Dealing with data security for travelling employees
Business travellers carry an awful lot of data when they're on the go—both personal and corporate. As a travel manager, how can you best equip your business travellers to stay data secure while on the move? Here are some tips.
Business travellers carry an awful lot of data when they're on the go—both personal and corporate. But such constant travel for companies can get tiring, especially if the traveller is severely jet-lagged after getting off a red-eye flight.
In such situations, data security considerations may just go out the window as the exhausted traveller looks for the most convenient options to get things done. For example:
- Logging on to the first public Wi-Fi network detected to text loved ones or HQ
- Recharging a flat mobile phone battery using the nearest free USB charging station
But here's a hard truth: such convenience can come at a price.
It's not difficult for hackers to set up fake but legit-sounding public Wi-Fi networks like "Free Airport Wi-Fi". When you use these, they log your network activity—including the typing of account credentials.
As for getting free power from innocuous-looking USB charging stations, watch out for "juice jacking"! The USB cable provided at the charging station may look innocuous, but it could be quietly installing malware into the device being charged, or copying sensitive data out of it.
Such data security risks that arise during business trips are only the tip of the iceberg. As a travel manager, how can you best equip your business travellers to stay data secure while on the move? Here are some tips.
Supply business travellers with power banks and corporate roaming plans
The reasoning for this is simple: if you provide your business travellers with a supply of power and Internet, they won't have to reach for less trustworthy options!
For good measure, instruct your business travellers that public Wi-Fi networks and USB charging stations are generally off-limits. If they really need to be used, travellers should adopt good data hygiene practices.
For example, this could mean not accessing sensitive data through public Wi-Fi networks. And to prevent juice jacking, USB data blocker adaptors should be used when charging devices at USB charging stations.
Other ways travellers can obtain overseas Internet access include buying local SIM cards on arrival or renting pocket Wi-Fi routers. However, giving them access to the company's roaming plan will save them from having to make a pit-stop to acquire a SIM card or pocket Wi-Fi router on company time.
Just remember to remind your travellers that for safety reasons, power banks have to be placed in their hand-carry luggage instead of being checked in. And if they're taking along power banks customised with the company logo, it wouldn't hurt to nudge them to bring along some brand-new sets as corporate gifts!
Establish company policy on (not) leaving company devices unattended
Next, let's talk about a major target for data theft: the devices themselves.
It goes without saying that business travellers should never, never leave their devices unattended in public. Unless a trustworthy colleague can help keep watch, devices should go where their owners go—even if their owner is "just" going to the washroom.
Not leaving devices unattended in public may sound rather commonsensical, but what about leaving devices in hotel rooms? This also isn't a good idea: despite hotels' attempts to secure their rooms, these rooms can be surprisingly easy to break into with the right tools, or by simply posing as the rightful guest.
For maximum reassurance, you could make it company policy that business travellers are not to leave their devices behind in the hotel. If they have to, they should stow their devices in their hotel room's (bolted down) safe or with the front desk.
The main challenge, however, isn't implementing these rules, but actually having them followed. While you may not be able to be physically present to enforce these rules, writing them down in your corporate travel management plan will go a long way in ensuring that travellers are aware of and will adhere to them.

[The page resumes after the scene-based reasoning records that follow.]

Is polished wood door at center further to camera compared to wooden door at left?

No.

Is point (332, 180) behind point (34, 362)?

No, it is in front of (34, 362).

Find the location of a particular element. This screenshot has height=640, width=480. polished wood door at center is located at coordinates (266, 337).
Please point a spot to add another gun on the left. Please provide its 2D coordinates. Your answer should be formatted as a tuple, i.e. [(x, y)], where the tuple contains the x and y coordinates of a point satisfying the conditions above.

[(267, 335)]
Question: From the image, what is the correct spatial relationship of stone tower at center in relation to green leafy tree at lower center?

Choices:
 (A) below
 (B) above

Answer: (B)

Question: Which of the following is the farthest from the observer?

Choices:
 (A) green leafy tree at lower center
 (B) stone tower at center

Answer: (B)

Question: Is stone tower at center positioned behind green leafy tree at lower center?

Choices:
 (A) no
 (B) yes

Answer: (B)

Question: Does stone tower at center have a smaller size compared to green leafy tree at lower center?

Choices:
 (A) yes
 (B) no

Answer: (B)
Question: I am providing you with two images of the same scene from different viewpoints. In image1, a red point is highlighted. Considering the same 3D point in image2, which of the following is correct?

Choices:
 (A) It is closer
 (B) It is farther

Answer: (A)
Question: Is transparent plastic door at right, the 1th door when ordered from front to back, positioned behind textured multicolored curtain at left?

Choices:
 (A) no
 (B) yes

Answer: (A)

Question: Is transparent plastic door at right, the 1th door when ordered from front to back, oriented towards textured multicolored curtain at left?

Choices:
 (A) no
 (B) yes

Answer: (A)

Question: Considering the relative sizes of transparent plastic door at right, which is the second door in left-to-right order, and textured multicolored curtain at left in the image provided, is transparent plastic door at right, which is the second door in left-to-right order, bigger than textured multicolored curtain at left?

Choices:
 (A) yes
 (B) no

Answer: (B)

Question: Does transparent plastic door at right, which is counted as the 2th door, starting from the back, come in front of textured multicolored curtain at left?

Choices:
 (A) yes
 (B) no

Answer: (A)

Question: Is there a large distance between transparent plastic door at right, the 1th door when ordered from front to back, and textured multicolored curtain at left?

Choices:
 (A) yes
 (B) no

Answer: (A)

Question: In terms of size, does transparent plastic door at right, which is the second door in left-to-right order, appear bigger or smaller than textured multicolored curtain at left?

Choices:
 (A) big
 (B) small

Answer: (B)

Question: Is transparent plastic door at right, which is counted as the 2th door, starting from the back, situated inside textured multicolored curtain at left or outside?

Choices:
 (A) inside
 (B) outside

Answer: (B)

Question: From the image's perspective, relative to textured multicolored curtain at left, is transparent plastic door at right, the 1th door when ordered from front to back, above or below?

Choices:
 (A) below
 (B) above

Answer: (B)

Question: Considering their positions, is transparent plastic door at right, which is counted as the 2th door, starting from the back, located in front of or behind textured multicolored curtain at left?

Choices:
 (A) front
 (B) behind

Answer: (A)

Store all sensitive data remotely
Despite best efforts, there is a chance that travellers will lose their devices—and the copy of the data stored in them. This may not be so bad if the traveller bricked their work phone after dropping it, but the situation will be a lot worse if the phone had been pickpocketed instead.
To avoid losing data this way, don't store them in devices in the first place. Cloud storage solutions such as Google Drive and Dropbox Business make it easy for travellers to retrieve sensitive data on the move, so long as they have Internet access (but see the above point about not using random public Wi-Fi networks).
As for the management of travel information, here's some good news: there are dedicated apps for that!
For example, Travelstop stores travel data such as flights, bookings and expenses securely for convenient access anytime and anywhere. Business travellers will also appreciate Travelstop's other features such as automated expense reporting, as they won't need to hang on to their paper receipts to file expense reports.
Speaking of paper receipts and other sensitive physical documents that business travellers may accumulate: exhort your travellers to shred these thoroughly when they're no longer needed. They shouldn't be leaving behind a paper trail for the housekeeping staff—or others—to find!
Keeping data safe during business travel
While you may not care about the million photos that a business traveller keeps of his cat on his phone, chances are you'll be extremely worried if that same traveller leaves his work laptop unattended while making a quick dash to the loo.
Company data that ends up in the wrong hands can lead to nightmares on all fronts from legal to PR, so it's important to lay down rules on the proper handling of data during business trips. Communicate these rules to your business travellers via your corporate travel management plan too, so everyone's on the same page.
Don't worry about "going overboard" with your measures either: when it comes to travel for companies, it's better to be (data) safe than sorry!